▶ _Selected excerpt_:
>> BEGIN

Weekly Wrap
ANNOUNCEMENTS
I will be holding an intensive 2-hour trading workshop at the London Money Show on Saturday 8 November. Full details here.
In one or two weeks, I shall be changing the format of my blog and introducing an exciting new service in conjunction with the publishers of my book Tramline Trading. It is an Alert service where I will outline promising trade setups in various markets in real time. These trades will be in one of the five best trade setups I show in my book. Watch for details out soon.
Well, it’s now over. No – not Halloween, but October – surely one of the most volatile months in US stock market history. Last week we had the monthly Fed report (no more QE) and yesterday, the sneaky Japanese overnight announced a surprise huge jump in QE stimulus aka money printing. That knocked the yen sideways, as well as gold/silver and most of the major currencies. But what a shot in the arm for stocks!
But as AEP in today’s Telegraph points out, this gigantic weakening of the yen runs the risk of sparking off another round of competitive Asian devaluations, especially with China. In addition, this will put further pressure on European exports to stay competitive – and possibly deal a hammer blow to the EZ economies while driving it further into deflation. The pressure for the ECB to do their own QE will be intense.
Currency war is on!
China will not take this lying down and will fight back by devaluing the yuan and send the world into deflation. It was always going to end this way with overcapacity in industrial economies and tepid final demand.
That means I have revised my EW ideas for shares, of course (but only slightly). Remember, forecasting is all about probabilities. I may not have found the all-time Dow top yet, but many other indexes from DAX to FTSE are still way below their highs.
As Damon Runyon once said: “The race may not always be to the swift nor the battle to the strong, but that’s the way to bet”.
OK, so I got US stocks wrong, but my gold and currency and T-Bond trades are just fine. You cannot win them all, and three out of four isn’t bad. And thank goodness for stop losses – those kept me out of major trouble on my short Dow position, having taken big profits on the way down.

>> END

▶ _Records for the task_:

>> BEGIN

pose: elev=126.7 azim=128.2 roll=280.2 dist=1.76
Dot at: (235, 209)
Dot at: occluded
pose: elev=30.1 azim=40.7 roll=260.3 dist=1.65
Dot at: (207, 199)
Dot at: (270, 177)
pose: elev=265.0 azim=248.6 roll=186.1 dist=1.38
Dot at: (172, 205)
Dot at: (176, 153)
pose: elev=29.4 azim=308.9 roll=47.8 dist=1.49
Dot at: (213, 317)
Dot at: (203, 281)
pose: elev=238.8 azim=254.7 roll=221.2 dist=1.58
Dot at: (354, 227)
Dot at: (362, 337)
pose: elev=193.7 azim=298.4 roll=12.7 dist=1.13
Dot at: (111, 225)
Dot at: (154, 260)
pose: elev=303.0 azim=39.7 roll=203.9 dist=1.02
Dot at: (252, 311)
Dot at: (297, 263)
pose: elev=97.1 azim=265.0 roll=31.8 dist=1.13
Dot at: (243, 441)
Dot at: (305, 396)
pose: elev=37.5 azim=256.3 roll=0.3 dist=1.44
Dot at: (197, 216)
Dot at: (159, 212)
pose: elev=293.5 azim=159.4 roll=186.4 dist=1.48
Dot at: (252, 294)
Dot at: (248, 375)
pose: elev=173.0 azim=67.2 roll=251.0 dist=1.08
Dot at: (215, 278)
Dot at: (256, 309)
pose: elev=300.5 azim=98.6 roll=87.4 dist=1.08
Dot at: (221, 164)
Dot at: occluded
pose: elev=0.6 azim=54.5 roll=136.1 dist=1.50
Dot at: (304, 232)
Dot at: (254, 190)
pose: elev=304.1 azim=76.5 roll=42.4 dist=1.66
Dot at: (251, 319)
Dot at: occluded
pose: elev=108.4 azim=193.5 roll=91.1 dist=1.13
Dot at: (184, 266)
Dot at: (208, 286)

>> END

▶ _Request A_: Convert everything in the records from the line containing "pose: elev=303.0 azim=39.7" down to the line containing "Dot at: (256, 309)" into a Markdown table with the columns Row and Line, numbering each row and skipping blank lines.
▶ _Request B_: Please continue the weekly market wrap from its last sentence.

▶ _Exercise output A_:
| Row | Line |
|---|---|
| 1 | pose: elev=303.0 azim=39.7 roll=203.9 dist=1.02 |
| 2 | Dot at: (252, 311) |
| 3 | Dot at: (297, 263) |
| 4 | pose: elev=97.1 azim=265.0 roll=31.8 dist=1.13 |
| 5 | Dot at: (243, 441) |
| 6 | Dot at: (305, 396) |
| 7 | pose: elev=37.5 azim=256.3 roll=0.3 dist=1.44 |
| 8 | Dot at: (197, 216) |
| 9 | Dot at: (159, 212) |
| 10 | pose: elev=293.5 azim=159.4 roll=186.4 dist=1.48 |
| 11 | Dot at: (252, 294) |
| 12 | Dot at: (248, 375) |
| 13 | pose: elev=173.0 azim=67.2 roll=251.0 dist=1.08 |
| 14 | Dot at: (215, 278) |
| 15 | Dot at: (256, 309) |

▶ _Exercise output B_:
But with the Dow trading at new all-time highs has my long-term bearish opinion, based on massive deflation ahead, really changed? If anything, it has strengthened. Recent data shows a marked slowing of US economy with existing home prices down a whopping 8% last month and today, M/M consumer spending was down 0.2% vs expected +0.1%.
Are there any stock bears still standing?
At the same time, bullish fervour towards shares remains highly elevated. AAII data shows bulls/bears at a near record, while money managers are almost universally expecting new highs next year. Here is chart showing record Investors Intelligence data:
chart courtesy elliottwave.com
And over in the eurozone, consumer prices continue to head towards deflation, despite the ECB ‘stimulus’. I expect the official inflation rate next month will be highly manipulated in order to put off the evil day of releasing a zero or negative number as long as possible.
Sanity is very slowly returning to sovereign bonds with yields on Greek bonds jumping over 8%. But basket cases of Italy and Spain yields are a smidgeon over German yields, which tells you that risk is still on here, and the day of reckoning is being postponed (again). Ominoously, German ZEW economic sentiment turned negative, heralding a slowdown into winter.
Interestingly, US Treasury yields edged up last week. Conventional wisdom (which is seldom correct, but in this case, appears to be so) had it that with the Fed out of the market, bond yields would rise and prices fall back. That is indeed occurring.
My Plunge-ometer (junk bond index) spiked back up last week with shares but closed back down yesterday. This could be a subtle sign that the stock rally is nearly over.
DOW
Just when I believed I had the EWs figured, the market delivered a real Halloween surprise. Now, I have a clearer idea of where we are going:
We have been travelling in large C wave since 2011 and within it, I have a much better five-wave pattern. You can sub-divide wave 3 until the cows come home into smaller and smaller five-wave patterns. Also, wave 4 looks much better as an A-B-C counter-trend form than an impulsive five-wave move. I am happy with this.
If I am correct, we are in the final thrust higher in a fifth wave. Now, how about any tramlines?
I am happy with those, and show the October plunge was stopped right on my tramline support.
Now, with momentum way overbought in a fith and final wave and the market testing my highest tramline, any further advance will run into pretty stiff resistance.
My short trades returned a good profit – although much less than I had expected! Thank goodness for stop loss orders, I say. I shall be looking for signs of a top at any time now. I will definitely not be looking to position long, especially with bullish sentiment up at the roof.
I do not regret missing out on this stock market rally. I have taken great profits out of Alcoa (long) and more recently, short gold, short euro and long and short Treasuries. Don’t expect to catch all of the big moves. If you can catch a few a year, you are doing miles better than most, believe me.
GERMAN DAX
As one of the global indexes not to blast into space last week, here is daily:
The huge momentum rally has only carried to a pathetic Fibonacci 62% retrace. With eurozone economy in retreat, I very much doubt if it can scale new heights.
Ideally, I would like to see an A-B-C on this rally, but if stocks retreat next week, the DAX (and FTSE) should be big losers.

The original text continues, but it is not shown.